Living trusts are Amazing Tools.

Some of the uses of living trusts:

Living trustCARE: A living trust avoids giving the entirety of an asset to a child in one fell swoop. The trust can control the delivery of the capital and the income of an invested sum of money through the trust, to a child, so that it occurs over a long, long period of time, and even down to future generations, long after the death of the Settlor. Parents may wish to buy a secondary, revenue residence, such as an apartment building, and put it into a living trust to benefit one or all of their children. Such a trust is also very helpful for providing income to elders, mentally-challenged or physically disabled individuals, and it can be set up for a specific charitable purpose.

REDUCE TAXATION: Rather than the all-at-one-time transfer of an asset at the time of death (such as in a will), a living trusts can arrange for the distribution of assets in a stream, over many, many years. This reduces exposure to taxation if it does not eliminate it entirely. Another taxation-related strategy is to move the assets into a living trust situated in a tax-free or tax-friendly jurisdiction. There are still some places in the world where little or no tax is imposed upon the investment income accrued by a living trust.

AVOID PROBATE: Assets that have already been given to the trust do not form part of a decedent's estate and are therefore not subject to probate or estate taxes. The process of probate and administering a will is fraught with lawyer and executor expenses, probate costs and fees, accountant fees to prepare the death return, as well as the potential for litigation and the freeze over all assets until the executor can finish the inventory (see Legal Definition of Executor's Year). All this is avoided with a living trust.

AVOID PUBLICITY: a will is a very public document once probate is engaged (see, for example, Famous Wills). To avoid this airing of the family laundry in public, a living will is utilized as there are usually little if any publicity requirements associated with them and privacy can be assured.

TEMPORARY ASSET MANAGEMENT: Politicians are usually under strict conflict of interest guidelines often requiring them to temporarily turn their investment portfolio over to a trustee in a blind trust. This is a form of a living trust.

AVOIDING LEGAL THINGS: This applies to taxation as well. Tax avoidance is legal; tax evasion is not. But a living trust used to legally transfer an asset away from exposure to some form of legal liability. For example, the living trust may assist in avoiding the reach of wills variation statutes (aka dependents' relief legislation).


When he or she creates the living trust, the settlor must decide whether it is revocable or irrevocable. If it irrevocable, the umbilical cord is severed and the trust on its own. If it is revocable, the assets may one day be returned to the settlor. Lawyers describe this status is referring to the settlor as being a remainder right, the settlor called a remainderman or having a reversionary interest. While an attractive option, the revocable living trust is often looked at by tax authorities with suspicion and accordingly exempted from favorable tax treatment otherwise afforded to irrevocable living trust.

Knitting the Living Trust

There are some magic words required to create a trust. All trust agreements should be in writing (called a constitution), the property being transferred must be ascertainable; a trustee should be appointed; and the lifespan of the trust indicated.

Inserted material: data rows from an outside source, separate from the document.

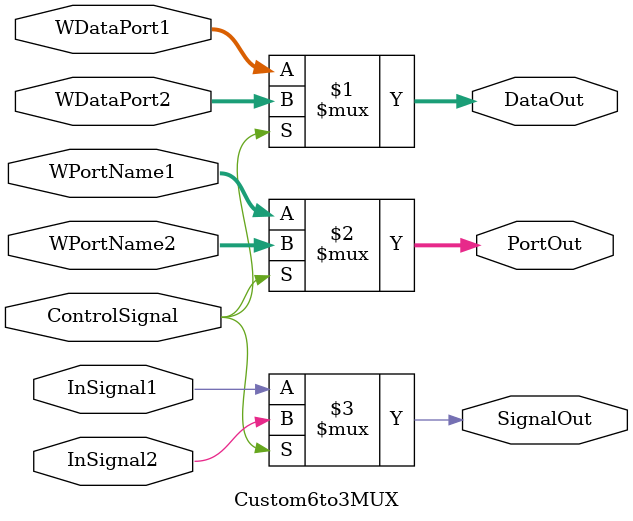
<source format=v>
module Custom6to3MUX(
    input [15:0] WDataPort1,
    input [15:0] WDataPort2,
    input [3:0] WPortName1,
    input [3:0] WPortName2,
    input InSignal1,
    input InSignal2,
    input ControlSignal,

    output [15:0] DataOut,
    output [3:0] PortOut,
    output SignalOut

);


assign DataOut = ControlSignal ? WDataPort2 : WDataPort1;
assign PortOut = ControlSignal ? WPortName2 : WPortName1;
assign SignalOut = ControlSignal ? InSignal2 : InSignal1;


endmodule
</source>
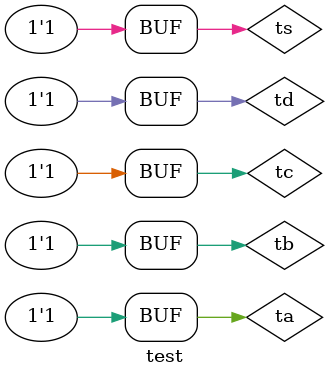
<source format=v>
module des(a,b,c,d,s,w,ox,y,oz);
input a,b,c,d,s;
output w,ox,y, oz;
wire w1,ox1,y1,oz1,w2,ox2;
// BCD to Excess3
assign w1= a |(b&c) | (b&d);
assign ox1= (~b&c) | (~b&d) |(b&~c&~d); 
assign y= ~(c^d);
assign oz1=~d;
// Encoder 
assign w2 = a|b;
assign ox2 = a|c;
// 2:1 Muxing all Variable depdning on S
assign w    = s ? w1:w2;
assign ox   = s ? ox1 : ox2;
assign y    = s ? 1'bx : y1;
assign oz   = s ? 1'bx : oz1;
endmodule

module test;
    reg     ta,tb,tc,td,ts;
    wire    tw,tx,ty,tz;
    des g1(ta,tb,tc,td,ts,tw,tx,ty,tz);
    initial begin
        $dumpfile("test.vcd");
        $dumpvars(0, test);
        $display("s\ta\tb\tc\td\t\tw\tx\ty\tz");
        $monitor("%b\t%b\t%b\t%b\t%b\t\t%b\t%b\t%b\t%b\t", ts,ta,tb,tc,td,tw,tx,ty,tz);
        ts=0; ta=0 ;tb=0 ;tc=0 ;td=0 ;
        #10
        ts=0; ta=0 ;tb=0 ;tc=0 ;td=1 ;
        #10
        ts=0; ta=0 ;tb=0 ;tc=1 ;td=0 ;
        #10
        ts=0; ta=0 ;tb=0 ;tc=1 ;td=1 ;
        #10
        ts=0; ta=0 ;tb=1 ;tc=0 ;td=0 ;
        #10
        ts=0; ta=0 ;tb=1 ;tc=0 ;td=1 ;
        #10
        ts=0; ta=0 ;tb=1 ;tc=1 ;td=0 ;
        #10
        ts=0; ta=0 ;tb=1 ;tc=1 ;td=1 ;
        #10
        ts=0; ta=1 ;tb=0 ;tc=0 ;td=0 ;
        #10
        ts=0; ta=1 ;tb=0 ;tc=0 ;td=1 ;
        #10
        ts=0; ta=1 ;tb=0 ;tc=1 ;td=0 ;
        #10
        ts=0; ta=1 ;tb=0 ;tc=1 ;td=1 ;
        #10
        ts=0; ta=1 ;tb=1 ;tc=0 ;td=0 ;
        #10
        ts=0; ta=1 ;tb=1 ;tc=0 ;td=1 ;
        #10
        ts=0; ta=1 ;tb=1 ;tc=1 ;td=0 ;
        #10
        ts=0; ta=1 ;tb=1 ;tc=1 ;td=1 ;

        ts=1; ta=0 ;tb=0 ;tc=0 ;td=0 ;
        #10
        ts=1; ta=0 ;tb=0 ;tc=0 ;td=1 ;
        #10
        ts=1; ta=0 ;tb=0 ;tc=1 ;td=0 ;
        #10
        ts=1; ta=0 ;tb=0 ;tc=1 ;td=1 ;
        #10
        ts=1; ta=0 ;tb=1 ;tc=0 ;td=0 ;
        #10
        ts=1; ta=0 ;tb=1 ;tc=0 ;td=1 ;
        #10
        ts=1; ta=0 ;tb=1 ;tc=1 ;td=0 ;
        #10
        ts=1; ta=0 ;tb=1 ;tc=1 ;td=1 ;
        #10
        ts=1; ta=1 ;tb=0 ;tc=0 ;td=0 ;
        #10
        ts=1; ta=1 ;tb=0 ;tc=0 ;td=1 ;
        #10
        ts=1; ta=1 ;tb=0 ;tc=1 ;td=0 ;
        #10
        ts=1; ta=1 ;tb=0 ;tc=1 ;td=1 ;
        #10
        ts=1; ta=1 ;tb=1 ;tc=0 ;td=0 ;
        #10
        ts=1; ta=1 ;tb=1 ;tc=0 ;td=1 ;
        #10
        ts=1; ta=1 ;tb=1 ;tc=1 ;td=0 ;
        #10
        ts=1; ta=1 ;tb=1 ;tc=1 ;td=1 ;

    end
endmodule
</source>
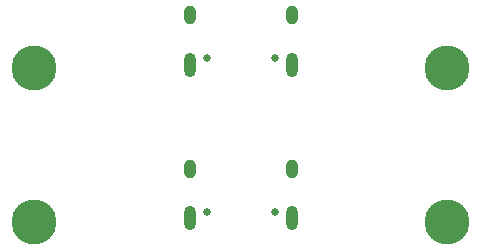
<source format=gbr>
%TF.GenerationSoftware,KiCad,Pcbnew,5.1.10-88a1d61d58~90~ubuntu20.04.1*%
%TF.CreationDate,2022-01-21T20:10:34-08:00*%
%TF.ProjectId,kb-db_protruded_panel,6b622d64-625f-4707-926f-747275646564,rev?*%
%TF.SameCoordinates,Original*%
%TF.FileFunction,Soldermask,Bot*%
%TF.FilePolarity,Negative*%
%FSLAX46Y46*%
G04 Gerber Fmt 4.6, Leading zero omitted, Abs format (unit mm)*
G04 Created by KiCad (PCBNEW 5.1.10-88a1d61d58~90~ubuntu20.04.1) date 2022-01-21 20:10:34*
%MOMM*%
%LPD*%
G01*
G04 APERTURE LIST*
%ADD10C,3.800000*%
%ADD11O,1.000000X1.600000*%
%ADD12O,1.000000X2.100000*%
%ADD13C,0.650000*%
G04 APERTURE END LIST*
D10*
%TO.C,H2*%
X61487000Y-76472000D03*
%TD*%
D11*
%TO.C,USB1*%
X74672000Y-71991500D03*
X83312000Y-71991500D03*
D12*
X74672000Y-76171500D03*
X83312000Y-76171500D03*
D13*
X81882000Y-75641500D03*
X76102000Y-75641500D03*
%TD*%
D10*
%TO.C,H1*%
X96487000Y-76472000D03*
%TD*%
%TO.C,H2*%
X61487000Y-63472000D03*
%TD*%
%TO.C,H1*%
X96487000Y-63472000D03*
%TD*%
D13*
%TO.C,USB1*%
X76102000Y-62641500D03*
X81882000Y-62641500D03*
D12*
X83312000Y-63171500D03*
X74672000Y-63171500D03*
D11*
X83312000Y-58991500D03*
X74672000Y-58991500D03*
%TD*%
M02*

</source>
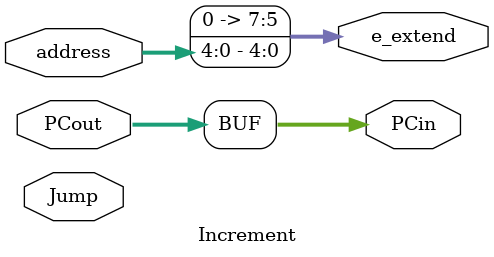
<source format=v>
`timescale 1ns / 1ps
module Increment(PCout, PCin, address, e_extend, Jump);

	input [7:0] PCout;	
	output reg [7:0] PCin;
	
	input Jump;
	output reg [7:0] e_extend;
	input  [4:0] address;
	
	always @(address) begin
		e_extend[7:0] = address[4:0];
	end
	
	always @(*) begin
	   PCin = PCout;
	end
endmodule


</source>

A basic living trust agreement might read something like this:

Irrevocable Rich & Wise Living Trust

  1. I, Rich and Wise Internet User, wish now to create a trust for the benefit of and I have now transferred to Lloyd Duhaime, my trustee of this living trust, the sum of $1-million, and I may later transfer more money or assets to my trustee to hold upon this trust.
  2. Lloyd Duhaime agrees to accept and hold and deal with the trust property honestly and in keeping with the common law of trusts as well as the Trustee Act of the Canadian Province of British Columbia, as it may from time to time be amended, services for which he may receive remuneration from the trust.
  3. The trust is to be paid out to on a unitrust basis such that it is completely paid out and expires in 2031, and upon the last payment, the trust shall end.

{Signature of Rich and Wise Internet User with $1-million cheque attached payable to the Irrevocable Rich & Wise Living Trust}

Captain Lawyer

Of course, the above trust agreement is just a vulgar, quick and dirty example ... well, not that vulgar if you're so inclined.

But if you really are creating a living trust, each and every part of your document should be drafted by or at least reviewed by a lawyer; not just because you would then pay that lawyer money (although that is important!), but because only a lawyer not restricted to an Internet page in explaining basic law, can take the relevant information from the clients and convert it into a multipage, beautiful living document: your very own living trust. The lawyer will also advise you as to when and how to transfer the money or the assets into the living trust (usually by creating a separate bank account which is identified by the name of the trust) and making sure that the client has the advice of an accountant so that the proper relationships are established between the living trust and the tax authority. Remember that the tax man is always watching as would be those jealous of the living trust beneficiaries ready to pounce on any slip up in the Constitution of the living trust.

Living trust RogerMany courthouses have libraries in which forms are available to show the basic structure of a living trust. Beware of these forms if you do not have the knowledge to use them, and especially because they are notoriously full of legalese and impossible for the layperson to understand. If you do hire a lawyer, insist upon a plain language Constitution for your living trust.

Other living trust things for which there is great flexibility and which only a lawyer can advise on depending upon the particular circumstances of the clients:

  • Who is the trustee and should there be an alternate? If the trust is to have a long life, what would the process be for appointing new trustees if the trust outlasts the first and alternate trustee? How can they resign?
  • How much, and in what specific areas will be trustee(s) have discretion?
  • Who are the beneficiaries? Perhaps the settlor is one of the beneficiaries? What if a beneficiary dies before the living trust has run its course? ?It is not uncommon that the trustee would also be one of the beneficiaries but notice that if the living trust is a revocable and the only trustee and only beneficiary is one of the same person, there is a complete unity of property interests. This may allow that person to apply to a court of law to wind up the trust and disperse the funds then and there without having to wait and receive only interim payments while the living trust runs its course. Again, the pitfalls and labyrinths of living trusts are best navigated with the assistance of Captain Lawyer.
  • Is the trust revocable or irrevocable? Under all the circumstances of the client, what are the consequences of making a living trust revocable?
  • Are there other options available beside the living trust which may accomplish what the client wants to accomplish without the complexities and the potentially permanent transfer of assets to a living trust? A power of attorney may serve just as well to protect the assets of, for example, a disabled person.
  • Once the trust is created and investment income starts to flow into it, how does the trustee calculate the payments to beneficiaries in terms of timing and amount(s)?
  • Should the living trust simply refer to the trustee legislation in the local law books or are generic list of duties and powers of a trustee sufficient? Perhaps the settlor expects the trustee to work for free? Perhaps the settlor wants the trustee to invest in specified areas such as environmentally-friendly investments?
  • When does the trust end? It is important to provide a mechanism for determining the end of a trust or the entire trust may come crashing down if anybody ever applied to court that it be given a Christian burial relying on the rule against perpetuities.
  • What are the powers of a beneficiary? Can they demand an accounting from the trustee?


Perhaps it is only fitting, given the extraordinary uses of the living trust, aka the inter vivos trust, that the learning curve would be so high, the stakes so high, the law so complex.

But here's a secret well known by the rich: living trusts, like every other area of the law, requires just a bit more learning, a bit more reading than most in our instant gratification society can tolerate but in many, many areas, it is the command and clever use of the living trust that can be the only true key to wealth acquisition and management.